■ Document layout analysis data ■
%%
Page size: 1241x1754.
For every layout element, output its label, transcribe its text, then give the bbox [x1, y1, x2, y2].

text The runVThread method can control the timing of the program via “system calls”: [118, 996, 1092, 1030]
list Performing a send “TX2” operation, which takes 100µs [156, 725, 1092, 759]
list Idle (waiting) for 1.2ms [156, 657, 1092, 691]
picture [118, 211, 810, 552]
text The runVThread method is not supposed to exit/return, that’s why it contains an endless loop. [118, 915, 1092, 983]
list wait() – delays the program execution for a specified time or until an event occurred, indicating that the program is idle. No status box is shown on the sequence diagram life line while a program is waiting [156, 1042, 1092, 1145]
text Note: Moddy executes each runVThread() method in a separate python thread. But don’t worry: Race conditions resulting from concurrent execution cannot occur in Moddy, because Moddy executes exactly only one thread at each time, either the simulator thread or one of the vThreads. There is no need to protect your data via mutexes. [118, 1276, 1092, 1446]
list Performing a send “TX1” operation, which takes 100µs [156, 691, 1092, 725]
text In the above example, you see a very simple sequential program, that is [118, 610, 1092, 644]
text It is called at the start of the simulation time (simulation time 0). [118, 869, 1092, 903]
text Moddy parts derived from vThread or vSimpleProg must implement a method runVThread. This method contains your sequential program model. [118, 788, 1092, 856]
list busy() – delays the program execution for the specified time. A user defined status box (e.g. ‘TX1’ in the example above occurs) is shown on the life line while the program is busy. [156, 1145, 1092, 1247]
%%
■ TASK INSTRUCTIONS ■
Down to the final line, the data above must be copied exactly.

■ ANSWER TO THIS EXERCISE ■
Page size: 1241x1754.
For every layout element, output its label, transcribe its text, then give the bbox [x1, y1, x2, y2].

text The runVThread method can control the timing of the program via “system calls”: [118, 996, 1092, 1030]
list Performing a send “TX2” operation, which takes 100µs [156, 725, 1092, 759]
list Idle (waiting) for 1.2ms [156, 657, 1092, 691]
picture [118, 211, 810, 552]
text The runVThread method is not supposed to exit/return, that’s why it contains an endless loop. [118, 915, 1092, 983]
list wait() – delays the program execution for a specified time or until an event occurred, indicating that the program is idle. No status box is shown on the sequence diagram life line while a program is waiting [156, 1042, 1092, 1145]
text Note: Moddy executes each runVThread() method in a separate python thread. But don’t worry: Race conditions resulting from concurrent execution cannot occur in Moddy, because Moddy executes exactly only one thread at each time, either the simulator thread or one of the vThreads. There is no need to protect your data via mutexes. [118, 1276, 1092, 1446]
list Performing a send “TX1” operation, which takes 100µs [156, 691, 1092, 725]
text In the above example, you see a very simple sequential program, that is [118, 610, 1092, 644]
text It is called at the start of the simulation time (simulation time 0). [118, 869, 1092, 903]
text Moddy parts derived from vThread or vSimpleProg must implement a method runVThread. This method contains your sequential program model. [118, 788, 1092, 856]
list busy() – delays the program execution for the specified time. A user defined status box (e.g. ‘TX1’ in the example above occurs) is shown on the life line while the program is busy. [156, 1145, 1092, 1247]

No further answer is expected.